O coeficiente de fricção é o fator mais importante no desenvolvimento da pré-carga e é dependente da dureza das roscas, acabamento das superfícies, quantidade e qualidade dos lubrificantes e velocidade de aperto (Burguete et al., 1994).10 A magnitude destes fatores são afetados pela presença de lubrificantes e também pelo número de ciclos de aperto/desaperto dos parafusos e considera que o primeiro aperto do parafuso apresenta a maior fricção entre os componentes e após o segundo aperto estes fatores se mantém constantes (Hagiwara & Ohashi, 1994).27
Neste trabalho, não houve presença de saliva, sangue ou fluídos orais que poderiam atuar como lubrificantes e a única variável em relação ao atrito foi o tipo de liga, titânio e ouro, e a aplicação de um lubrificante sólido no Grupo Gt. A presença de lubrificante (Grupo Gt) e as ligas de menor módulo de elasticidade (Grupos Gt e G), apesar de produzirem maior pré-carga inicial, após aplicação de carga mostraram valores de destorque significativamente menores que os parafusos de liga de titânio (Grupo Ti).
Os resultados deste estudo se aproximam dos de Martin et al. (2001),38 em relação aos valores de pré-carga e ângulo de rotação dos parafusos testados no Grupo 1, com diferença em relação aos Grupos Gt e G no cálculo da pré-carga, que não apresentaram diferenças estatísticas significantes. Existem limites neste trabalho ao tentar simular a fixação dos implantes, o padrão mastigatório e as forças oclusais, inerentes a um estudo in vitro.

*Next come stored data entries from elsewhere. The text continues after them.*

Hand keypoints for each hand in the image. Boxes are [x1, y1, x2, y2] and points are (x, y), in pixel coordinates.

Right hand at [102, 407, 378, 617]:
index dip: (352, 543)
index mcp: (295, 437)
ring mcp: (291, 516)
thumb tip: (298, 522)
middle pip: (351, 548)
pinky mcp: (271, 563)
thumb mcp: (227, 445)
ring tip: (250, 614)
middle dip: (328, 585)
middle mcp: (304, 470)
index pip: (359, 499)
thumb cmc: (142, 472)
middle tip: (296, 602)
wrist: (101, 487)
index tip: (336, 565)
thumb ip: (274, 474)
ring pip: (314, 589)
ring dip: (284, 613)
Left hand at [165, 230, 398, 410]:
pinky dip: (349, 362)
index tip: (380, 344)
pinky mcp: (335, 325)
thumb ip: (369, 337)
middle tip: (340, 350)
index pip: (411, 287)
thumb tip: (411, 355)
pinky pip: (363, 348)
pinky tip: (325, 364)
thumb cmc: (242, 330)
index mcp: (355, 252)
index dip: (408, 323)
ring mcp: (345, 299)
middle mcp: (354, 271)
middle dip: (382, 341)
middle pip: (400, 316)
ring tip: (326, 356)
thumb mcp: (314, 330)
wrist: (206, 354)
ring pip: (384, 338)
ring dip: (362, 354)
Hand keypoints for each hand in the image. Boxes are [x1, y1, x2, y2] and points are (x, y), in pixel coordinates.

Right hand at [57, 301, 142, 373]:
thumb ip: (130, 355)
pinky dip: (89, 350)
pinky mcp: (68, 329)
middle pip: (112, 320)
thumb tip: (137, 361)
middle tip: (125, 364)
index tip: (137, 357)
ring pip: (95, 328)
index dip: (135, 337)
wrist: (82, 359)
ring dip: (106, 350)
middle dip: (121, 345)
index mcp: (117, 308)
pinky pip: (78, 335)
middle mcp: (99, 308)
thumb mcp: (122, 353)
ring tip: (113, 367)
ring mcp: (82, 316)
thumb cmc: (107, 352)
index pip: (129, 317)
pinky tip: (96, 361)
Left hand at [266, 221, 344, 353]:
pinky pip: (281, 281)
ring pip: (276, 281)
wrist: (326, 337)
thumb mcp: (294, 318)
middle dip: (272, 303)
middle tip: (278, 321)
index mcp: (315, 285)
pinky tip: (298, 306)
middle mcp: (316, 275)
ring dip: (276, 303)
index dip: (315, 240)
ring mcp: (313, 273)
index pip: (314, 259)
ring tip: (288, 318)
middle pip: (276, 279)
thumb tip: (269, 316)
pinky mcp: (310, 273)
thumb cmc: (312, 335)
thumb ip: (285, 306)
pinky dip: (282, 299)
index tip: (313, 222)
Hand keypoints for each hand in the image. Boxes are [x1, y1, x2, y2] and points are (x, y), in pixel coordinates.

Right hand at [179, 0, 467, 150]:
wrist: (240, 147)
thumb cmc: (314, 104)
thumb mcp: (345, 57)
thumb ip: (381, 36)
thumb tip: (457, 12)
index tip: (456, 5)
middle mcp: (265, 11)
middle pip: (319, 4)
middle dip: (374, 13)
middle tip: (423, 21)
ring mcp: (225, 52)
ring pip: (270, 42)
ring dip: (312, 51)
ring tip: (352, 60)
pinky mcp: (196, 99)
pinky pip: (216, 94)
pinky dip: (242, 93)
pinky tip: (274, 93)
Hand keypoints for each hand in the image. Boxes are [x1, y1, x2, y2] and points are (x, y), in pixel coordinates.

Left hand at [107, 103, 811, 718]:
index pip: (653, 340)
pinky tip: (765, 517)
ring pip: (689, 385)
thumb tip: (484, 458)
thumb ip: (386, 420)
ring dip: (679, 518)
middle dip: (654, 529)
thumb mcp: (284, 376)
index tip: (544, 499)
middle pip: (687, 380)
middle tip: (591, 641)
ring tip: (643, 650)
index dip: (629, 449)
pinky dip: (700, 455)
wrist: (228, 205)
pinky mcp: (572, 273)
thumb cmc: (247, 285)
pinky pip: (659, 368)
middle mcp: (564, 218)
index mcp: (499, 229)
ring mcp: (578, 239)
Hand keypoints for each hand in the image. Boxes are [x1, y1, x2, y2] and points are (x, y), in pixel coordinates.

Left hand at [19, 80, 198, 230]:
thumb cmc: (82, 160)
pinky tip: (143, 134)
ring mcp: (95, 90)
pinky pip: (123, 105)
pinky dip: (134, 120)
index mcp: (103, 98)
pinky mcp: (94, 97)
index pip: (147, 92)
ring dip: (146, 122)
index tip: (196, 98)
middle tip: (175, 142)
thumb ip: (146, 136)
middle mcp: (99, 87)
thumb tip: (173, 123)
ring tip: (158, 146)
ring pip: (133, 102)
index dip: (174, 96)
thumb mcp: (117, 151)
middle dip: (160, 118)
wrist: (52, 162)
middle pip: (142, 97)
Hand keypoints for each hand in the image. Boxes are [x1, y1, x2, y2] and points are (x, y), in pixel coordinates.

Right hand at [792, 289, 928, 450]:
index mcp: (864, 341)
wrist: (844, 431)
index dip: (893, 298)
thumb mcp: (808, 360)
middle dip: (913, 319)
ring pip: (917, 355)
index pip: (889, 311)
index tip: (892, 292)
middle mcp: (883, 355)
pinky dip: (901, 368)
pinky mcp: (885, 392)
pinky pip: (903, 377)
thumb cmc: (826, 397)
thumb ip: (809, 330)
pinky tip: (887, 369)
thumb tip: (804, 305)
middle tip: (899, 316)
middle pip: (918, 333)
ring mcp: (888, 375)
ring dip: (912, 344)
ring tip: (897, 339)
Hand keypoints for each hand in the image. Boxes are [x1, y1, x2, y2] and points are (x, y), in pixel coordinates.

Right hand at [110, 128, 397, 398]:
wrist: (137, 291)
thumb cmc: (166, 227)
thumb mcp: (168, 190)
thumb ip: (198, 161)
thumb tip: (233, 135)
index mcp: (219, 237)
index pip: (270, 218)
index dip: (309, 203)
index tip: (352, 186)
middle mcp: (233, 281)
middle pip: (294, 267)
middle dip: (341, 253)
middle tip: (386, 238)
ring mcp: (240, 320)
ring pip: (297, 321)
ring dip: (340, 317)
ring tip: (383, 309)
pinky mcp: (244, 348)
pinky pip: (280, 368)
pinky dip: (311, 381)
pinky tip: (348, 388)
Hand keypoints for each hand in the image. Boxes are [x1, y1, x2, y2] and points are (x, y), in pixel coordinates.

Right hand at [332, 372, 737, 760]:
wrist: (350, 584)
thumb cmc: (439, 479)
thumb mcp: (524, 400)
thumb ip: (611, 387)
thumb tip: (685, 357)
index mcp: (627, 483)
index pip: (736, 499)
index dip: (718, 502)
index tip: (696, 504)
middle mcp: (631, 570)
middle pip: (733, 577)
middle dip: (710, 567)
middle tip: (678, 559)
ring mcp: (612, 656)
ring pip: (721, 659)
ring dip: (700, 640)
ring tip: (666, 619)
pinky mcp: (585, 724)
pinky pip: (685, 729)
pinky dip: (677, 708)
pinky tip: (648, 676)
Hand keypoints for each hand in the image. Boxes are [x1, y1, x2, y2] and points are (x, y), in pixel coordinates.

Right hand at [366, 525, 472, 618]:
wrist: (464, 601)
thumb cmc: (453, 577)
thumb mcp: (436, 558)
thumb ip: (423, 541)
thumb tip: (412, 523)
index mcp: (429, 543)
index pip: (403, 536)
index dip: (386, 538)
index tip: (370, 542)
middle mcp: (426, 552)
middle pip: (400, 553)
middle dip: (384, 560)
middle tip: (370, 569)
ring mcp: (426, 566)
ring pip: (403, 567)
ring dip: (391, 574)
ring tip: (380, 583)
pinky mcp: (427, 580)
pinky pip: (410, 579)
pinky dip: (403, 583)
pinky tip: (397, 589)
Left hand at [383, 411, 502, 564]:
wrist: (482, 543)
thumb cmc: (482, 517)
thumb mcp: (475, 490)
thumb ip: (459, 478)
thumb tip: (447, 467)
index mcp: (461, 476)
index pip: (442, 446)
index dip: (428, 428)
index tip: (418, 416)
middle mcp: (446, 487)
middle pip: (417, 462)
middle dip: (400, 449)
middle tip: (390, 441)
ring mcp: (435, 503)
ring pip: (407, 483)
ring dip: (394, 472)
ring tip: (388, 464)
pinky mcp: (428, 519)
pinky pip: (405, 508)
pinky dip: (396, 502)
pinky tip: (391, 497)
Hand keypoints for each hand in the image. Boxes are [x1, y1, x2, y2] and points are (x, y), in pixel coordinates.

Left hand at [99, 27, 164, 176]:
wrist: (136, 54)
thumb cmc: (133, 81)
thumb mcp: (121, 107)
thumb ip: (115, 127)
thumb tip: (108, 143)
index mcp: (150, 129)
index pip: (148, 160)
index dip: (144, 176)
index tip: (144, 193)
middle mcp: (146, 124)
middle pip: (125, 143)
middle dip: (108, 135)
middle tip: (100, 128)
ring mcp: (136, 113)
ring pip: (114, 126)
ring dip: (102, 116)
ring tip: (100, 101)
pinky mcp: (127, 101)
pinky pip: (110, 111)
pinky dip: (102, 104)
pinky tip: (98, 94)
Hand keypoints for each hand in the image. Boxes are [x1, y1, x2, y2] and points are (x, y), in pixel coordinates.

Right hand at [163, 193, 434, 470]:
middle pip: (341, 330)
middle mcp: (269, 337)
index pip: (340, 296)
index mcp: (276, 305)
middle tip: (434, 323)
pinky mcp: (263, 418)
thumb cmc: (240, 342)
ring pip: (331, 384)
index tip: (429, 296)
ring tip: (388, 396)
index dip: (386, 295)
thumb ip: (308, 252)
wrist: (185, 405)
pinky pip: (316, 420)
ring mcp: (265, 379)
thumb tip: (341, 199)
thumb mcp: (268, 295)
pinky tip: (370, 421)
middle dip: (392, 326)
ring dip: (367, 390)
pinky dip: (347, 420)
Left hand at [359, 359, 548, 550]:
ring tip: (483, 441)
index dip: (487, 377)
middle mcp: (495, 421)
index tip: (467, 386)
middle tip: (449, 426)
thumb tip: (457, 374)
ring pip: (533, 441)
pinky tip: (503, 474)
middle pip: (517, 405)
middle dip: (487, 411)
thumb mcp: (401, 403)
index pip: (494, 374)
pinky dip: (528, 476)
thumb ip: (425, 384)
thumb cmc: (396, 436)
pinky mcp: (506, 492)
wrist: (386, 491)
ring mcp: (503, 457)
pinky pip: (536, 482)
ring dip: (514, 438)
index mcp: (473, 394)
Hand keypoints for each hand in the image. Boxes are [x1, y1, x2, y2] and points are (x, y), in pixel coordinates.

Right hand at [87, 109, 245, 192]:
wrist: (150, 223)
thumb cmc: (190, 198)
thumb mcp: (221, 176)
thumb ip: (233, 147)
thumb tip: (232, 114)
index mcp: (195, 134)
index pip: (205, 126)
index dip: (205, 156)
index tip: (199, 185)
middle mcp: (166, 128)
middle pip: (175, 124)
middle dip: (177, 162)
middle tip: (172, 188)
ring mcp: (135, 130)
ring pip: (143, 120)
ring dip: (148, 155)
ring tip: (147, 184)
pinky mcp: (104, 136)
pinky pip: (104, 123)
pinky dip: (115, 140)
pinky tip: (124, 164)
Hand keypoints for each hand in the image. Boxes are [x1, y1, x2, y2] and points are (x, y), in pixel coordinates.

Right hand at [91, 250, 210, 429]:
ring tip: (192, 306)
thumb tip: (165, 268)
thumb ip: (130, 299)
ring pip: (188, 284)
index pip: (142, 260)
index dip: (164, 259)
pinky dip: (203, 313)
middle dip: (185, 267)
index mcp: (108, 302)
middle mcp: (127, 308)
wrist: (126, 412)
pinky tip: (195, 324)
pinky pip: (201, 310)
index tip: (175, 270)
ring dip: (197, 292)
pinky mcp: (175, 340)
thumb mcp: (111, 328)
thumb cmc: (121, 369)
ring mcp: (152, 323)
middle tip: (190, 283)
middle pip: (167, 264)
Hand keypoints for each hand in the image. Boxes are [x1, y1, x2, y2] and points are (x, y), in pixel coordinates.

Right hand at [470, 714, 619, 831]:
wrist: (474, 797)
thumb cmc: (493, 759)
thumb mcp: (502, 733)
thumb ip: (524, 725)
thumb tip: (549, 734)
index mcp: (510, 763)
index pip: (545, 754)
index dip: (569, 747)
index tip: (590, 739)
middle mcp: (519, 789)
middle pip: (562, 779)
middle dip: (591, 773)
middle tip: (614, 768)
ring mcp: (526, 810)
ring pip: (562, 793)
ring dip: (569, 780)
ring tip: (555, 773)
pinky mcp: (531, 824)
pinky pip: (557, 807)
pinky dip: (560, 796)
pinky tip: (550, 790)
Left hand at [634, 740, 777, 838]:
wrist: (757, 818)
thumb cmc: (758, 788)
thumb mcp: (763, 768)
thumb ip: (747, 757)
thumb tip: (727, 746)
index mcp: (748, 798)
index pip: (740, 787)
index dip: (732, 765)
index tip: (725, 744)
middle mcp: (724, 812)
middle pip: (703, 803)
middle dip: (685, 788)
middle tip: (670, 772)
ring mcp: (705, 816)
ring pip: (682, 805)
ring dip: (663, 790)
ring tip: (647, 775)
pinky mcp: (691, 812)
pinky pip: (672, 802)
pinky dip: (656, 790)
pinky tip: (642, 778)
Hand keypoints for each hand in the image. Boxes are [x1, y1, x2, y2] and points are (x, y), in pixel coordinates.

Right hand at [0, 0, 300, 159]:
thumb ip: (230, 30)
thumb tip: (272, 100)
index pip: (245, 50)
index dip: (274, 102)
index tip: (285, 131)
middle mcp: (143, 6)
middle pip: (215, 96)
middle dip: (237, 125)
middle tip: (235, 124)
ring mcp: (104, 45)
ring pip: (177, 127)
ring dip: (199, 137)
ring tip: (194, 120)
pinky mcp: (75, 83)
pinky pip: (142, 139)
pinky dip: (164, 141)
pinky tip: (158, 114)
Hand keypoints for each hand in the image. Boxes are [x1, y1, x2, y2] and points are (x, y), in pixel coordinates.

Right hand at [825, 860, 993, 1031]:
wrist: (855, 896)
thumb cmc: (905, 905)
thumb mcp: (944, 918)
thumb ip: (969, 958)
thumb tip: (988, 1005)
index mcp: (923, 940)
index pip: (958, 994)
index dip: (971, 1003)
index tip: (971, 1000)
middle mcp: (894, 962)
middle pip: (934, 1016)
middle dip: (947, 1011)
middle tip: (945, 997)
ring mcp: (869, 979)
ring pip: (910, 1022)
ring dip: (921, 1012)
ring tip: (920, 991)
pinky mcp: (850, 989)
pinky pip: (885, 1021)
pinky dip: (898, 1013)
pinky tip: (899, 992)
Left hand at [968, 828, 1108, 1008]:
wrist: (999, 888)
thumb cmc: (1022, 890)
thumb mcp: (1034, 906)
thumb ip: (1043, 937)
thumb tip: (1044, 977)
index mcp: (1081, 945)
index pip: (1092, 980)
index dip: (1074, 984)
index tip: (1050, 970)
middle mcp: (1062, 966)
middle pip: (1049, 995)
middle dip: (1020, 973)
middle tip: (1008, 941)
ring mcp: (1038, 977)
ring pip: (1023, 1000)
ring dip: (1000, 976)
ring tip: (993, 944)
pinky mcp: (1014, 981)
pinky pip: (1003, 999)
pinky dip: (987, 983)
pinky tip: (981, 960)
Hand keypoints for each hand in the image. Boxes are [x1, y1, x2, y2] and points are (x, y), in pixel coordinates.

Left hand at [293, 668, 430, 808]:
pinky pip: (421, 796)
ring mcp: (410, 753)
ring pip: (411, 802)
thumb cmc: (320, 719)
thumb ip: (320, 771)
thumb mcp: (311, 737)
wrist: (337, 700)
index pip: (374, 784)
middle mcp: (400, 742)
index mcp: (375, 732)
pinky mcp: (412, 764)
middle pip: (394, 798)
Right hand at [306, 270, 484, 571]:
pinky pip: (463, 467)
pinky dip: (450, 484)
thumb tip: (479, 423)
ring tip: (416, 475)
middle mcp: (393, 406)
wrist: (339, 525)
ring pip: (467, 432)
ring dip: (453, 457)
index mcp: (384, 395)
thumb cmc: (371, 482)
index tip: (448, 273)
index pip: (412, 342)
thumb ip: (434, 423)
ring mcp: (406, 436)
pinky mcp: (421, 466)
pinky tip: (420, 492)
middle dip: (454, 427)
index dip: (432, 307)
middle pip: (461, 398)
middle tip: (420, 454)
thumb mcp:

Tanto o torquímetro digital quanto a máquina de simulação de fadiga foram calibradas previamente, um único operador realizou todos os testes e uma grande quantidade de corpos de prova foram utilizados para tentar minimizar erros. Novos estudos, aumentando o número de ciclos de aperto/desaperto dos parafusos e um maior tempo de ciclagem poderão acrescentar dados relevantes na relação torque/pré-carga e na estabilidade abument/parafuso/implante ao longo do tempo.